Dif. Eq. General solution is sum of homogeneous and particular solutions Why is the general solution to ordinary first order differential equations a sum of homogeneous(Setting the inhomogeneous term to 0) and particular(satisfies the differential equation but not necessarily the initial conditions) solutions?
$x=x_{h}+x_{p}$
I have tried finding a proof on the Internet but without a result.
Can someone give me a not too complicated mathematical proof(If possible) to why this relation is valid?
Thank you!
 A: Without initial or boundary conditions, the solution to your average DE is a family of solutions. For example, the solution set to $x' = x$ is $\{Ae^t\}$, a set parametrised by the value $A$.
So, if $x_p$ is a particular solution to a given linear DE, and $x_h$ is a generic element of the solution set of the homogeneous DE, then at the very least you can show that $x = x_h + x_p$ represents a solution set to the original DE, because $x' = x_h' + x_p'$ and so on for all further derivatives. In other words, if the original DE is $a_0 x + a_1 x' + a_2 x'' + \ldots + a_n x^{(n)} = c$, then we have:
$\begin{eqnarray}a_0 x + a_1 x' + a_2 x'' + \ldots + a_n x^{(n)} & = & a_0 (x_h + x_p) + a_1 (x_h + x_p)' + \ldots + a_n (x_h + x_p)^{(n)} \\
 & = & a_0 x_h + a_0 x_p + a_1 x_h' + a_1 x_p' + \ldots + a_n x_h^{(n)} + a_n x_p^{(n)} \\
& = & \left( a_0 x_h + a_1 x_h' + \ldots + a_n x_h^{(n)} \right) + \left( a_0 x_p + a_1 x_p' + \ldots + a_n x_p^{(n)} \right) \\
& = & 0 + C\end{eqnarray}$
Because $x_h$ is a solution to the homogeneous DE $a_0 x_h + a_1 x_h' + \ldots + a_n x_h^{(n)} = 0$ and $x_p$ is a solution to the linear DE.

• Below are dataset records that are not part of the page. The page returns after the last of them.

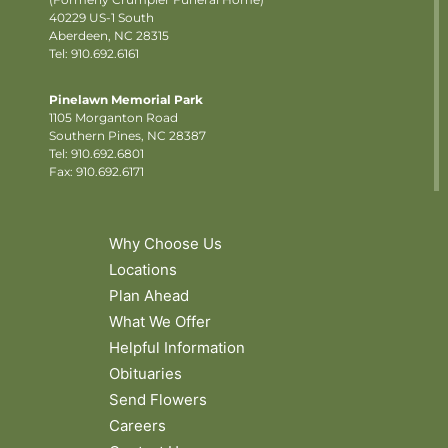
40229 US-1 South
Aberdeen, NC 28315
Tel: 910.692.6161
Pinelawn Memorial Park
1105 Morganton Road
Southern Pines, NC 28387
Tel:
910.692.6801
Fax: 910.692.6171
Why Choose Us
Locations
Plan Ahead
What We Offer
Helpful Information
Obituaries
Send Flowers
Careers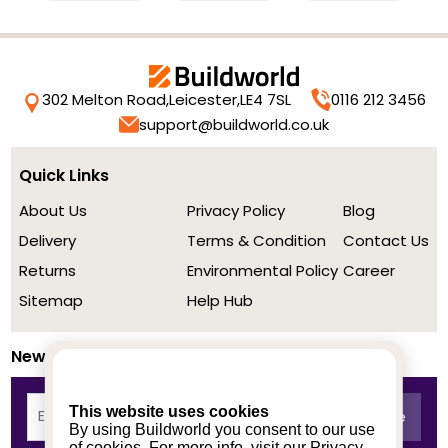
302 Melton Road,
Leicester,
LE4 7SL
0116 212 3456
support@buildworld.co.uk
Quick Links
About Us
Privacy Policy
Blog
Delivery
Terms & Condition
Contact Us
Returns
Environmental Policy
Career
Sitemap
Help Hub
Newsletter
This website uses cookies
By using Buildworld you consent to our use
of cookies. For more info, visit our
Privacy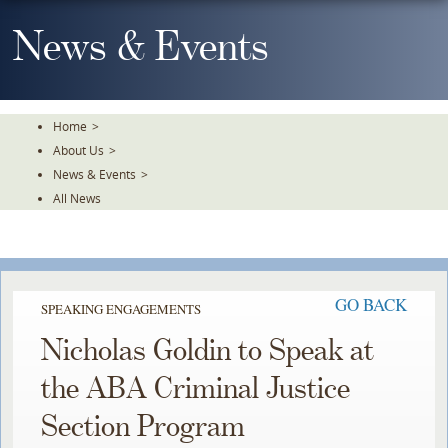
Skip
To
News & Events
The
Main
Content
Home
>
About Us
>
News & Events
>
All News
GO BACK
SPEAKING ENGAGEMENTS
Nicholas Goldin to Speak at
the ABA Criminal Justice
Section Program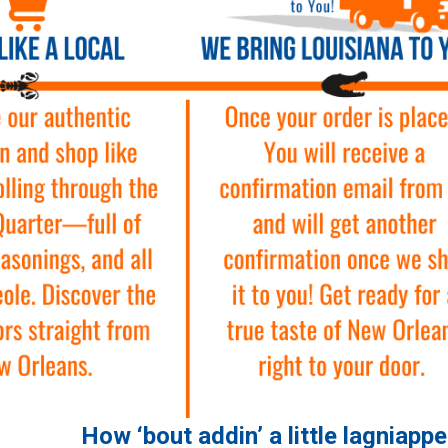
How ‘bout addin’ a little lagniapp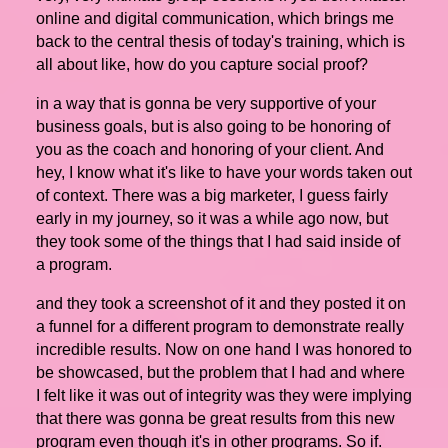
online and digital communication, which brings me
back to the central thesis of today's training, which is
all about like, how do you capture social proof?
in a way that is gonna be very supportive of your
business goals, but is also going to be honoring of
you as the coach and honoring of your client. And
hey, I know what it's like to have your words taken out
of context. There was a big marketer, I guess fairly
early in my journey, so it was a while ago now, but
they took some of the things that I had said inside of
a program.
and they took a screenshot of it and they posted it on
a funnel for a different program to demonstrate really
incredible results. Now on one hand I was honored to
be showcased, but the problem that I had and where
I felt like it was out of integrity was they were implying
that there was gonna be great results from this new
program even though it's in other programs. So if.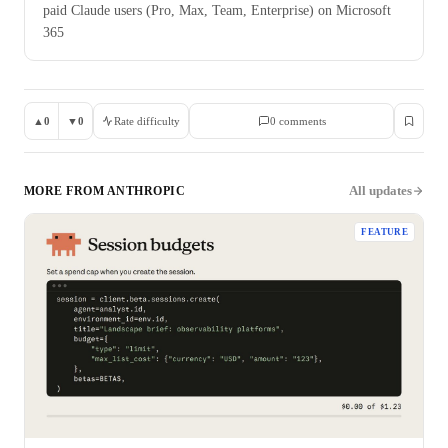
paid Claude users (Pro, Max, Team, Enterprise) on Microsoft
365
▲
0
▼
0
Rate difficulty
0
comment
s
All updates
MORE FROM
ANTHROPIC
FEATURE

Thus, we at least know that if we add a particular solution and a homogeneous solution together, we get another solution to the DE. So if we add the entire homogeneous solution set to the particular solution we generate a set of functions that are also solutions to the original DE. So as long as we can then pick an element of that set that satisfies our boundary/initial conditions, we can generate the required solution to the DE.
Proof that (a) the set of all $x_h + x_p$ is the full solution set to the DE, and (b) that the method generates unique solutions are slightly trickier exercises.
A: Let us denote the linear differential operator by $D$. We write its corresponding differential equation as $D(x)=b$, with full solution set $\Omega$.
Let $p$ be any particular solution to the equation $D(x)=b$, such that $D(p)=b$.
Now consider the set $ S=\{p+h|h    \text{ satisfies the homogeneous equation}\}$. We will show that this is equal to the solution set. We will show set inclusion both ways.
First we will show that if a general solution exists, it is in this set.
Assume that $s\in \Omega$, the full solution set to the differential equation, then consider:
$D(s-p)=D(s)-D(p)=b-b=0$.
This means that $s-p$ is a homogeneous solution, therefore we know $s=p+(s-p)\in S$. Hence $ \Omega \subseteq S$
Finally, by linearity of differentiation we have for any $p+h \in S$ :
$D(p+h)=D(p)+D(h)=b+0=b$.
So $S\subseteq \Omega$.
Thus by mutual inclusion $S=\Omega$ $\square$.